For its unrivalled ergonomics, the GX200 is a bliss to use when these tweakings have to be done. Take for example, in M mode, a press of the Fn2 button with my right thumb gives me the “right” exposure combo according to the preset aperture. From there, I just turn the front wheel or back wheel with my index finger / thumb to adjust the aperture or shutter speed. It works speedily like a SLR/DSLR, I must say.
For changes on the EV, the exposure mode, the flash output, the image setting and virtually every items in the menu, I can arrange the most used ones neatly on the special menu accessible at a press of the back wheel. The ergonomics of GX200 gives me an easy transition from using a SLR to a serious digital compact. If I am to choose between better ergonomics and better image quality (many have found that the IQ of GX200 lags behind its competitors at high ISOs), I vote for ergonomics. Unless you usually take colour photos at high ISOs, the GX200’s IQ is as good. For B&W images, the high ISO noise adds a grainly film-like texture which I like. Yes, some post processing work may be required. Interestingly, as a user pointed out, the noise matter is of lesser concern in large prints.
As an aside, rumours have it that the LX3 cheats on its ISO values because its ISO number corresponds to the behaviour of a lower value. I cannot judge this without testing it myself. Well, different machines produce images of different characters, which is subject to individual taste. To me, the IQ and high ISO issues are being exaggerated. For the moment, no small sensor camera gives out IQ as good as a decent DSLR’s at high ISOs. Unless the quality of its image is bad enough to be discernible regardless of the image size, or you decidedly hate it at 100% magnification, no camera, a serious compact of not, produce photos worse enough to be a photographer’s stumbling stone. Maybe the lack of photographic skill is.
A special mention should be made about the elbowroom I find in using the in-camera flash of GX200. Not only can the flash be tuned to first- or second-curtain sync, but it can also be adjusted for the light output by way of EV or the manual flash mode. Coupled with the aperture combinations, I can effectively control the reach and intensity of the flash output. It is like using a manual flashgun on a SLR, with the benefits that you can experiment to get instant results.

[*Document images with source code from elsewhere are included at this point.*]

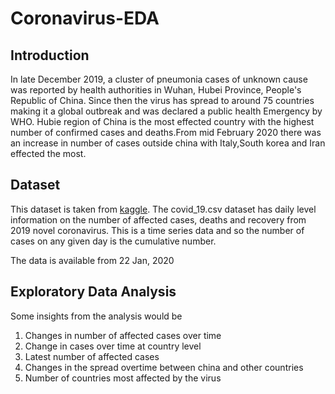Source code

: # Coronavirus-EDA

## Introduction
In late December 2019, a cluster of pneumonia cases of unknown cause was reported by health authorities in Wuhan, Hubei Province, People's Republic of China. Since then the virus has spread to around 75 countries making it a global outbreak and was declared a public health Emergency by WHO.
Hubie region of China is the most effected country with the highest number of confirmed cases and deaths.From mid February 2020 there was an increase in number of cases outside china with Italy,South korea and Iran effected the most.

## Dataset
This dataset is taken from [kaggle](https://www.kaggle.com/sudalairajkumar/novel-corona-virus-2019-dataset). The covid_19.csv  dataset has daily level information on the number of affected cases, deaths and recovery from 2019 novel coronavirus. This is a time series data and so the number of cases on any given day is the cumulative number.

The data is available from 22 Jan, 2020

## Exploratory Data Analysis
Some insights from the analysis would be 

1. Changes in number of affected cases over time
2. Change in cases over time at country level
3. Latest number of affected cases
4. Changes in the spread overtime between china and other countries
5. Number of countries most affected by the virus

In short, if you are used to the great controls of a SLR or DSLR, be prepared to be familiar with the GX200 almost instantly (of course, you should read the users guide beforehand). Its two wheels design is a gem. But I hope that Ricoh can redesign the back wheel (it is in fact something like the side “dial” on some SonyEricsson cellphones) in the next GX model to be like the real back wheel on the GRD. A real wheel will work smoother than a dial. The GX200 has impressed me the similar way as my Minotla Dynax 7, which has been noted for its award-winning ergonomics and design. With its lighter weight, the GX200 even surpresses the 7 in the ergonomics aspect.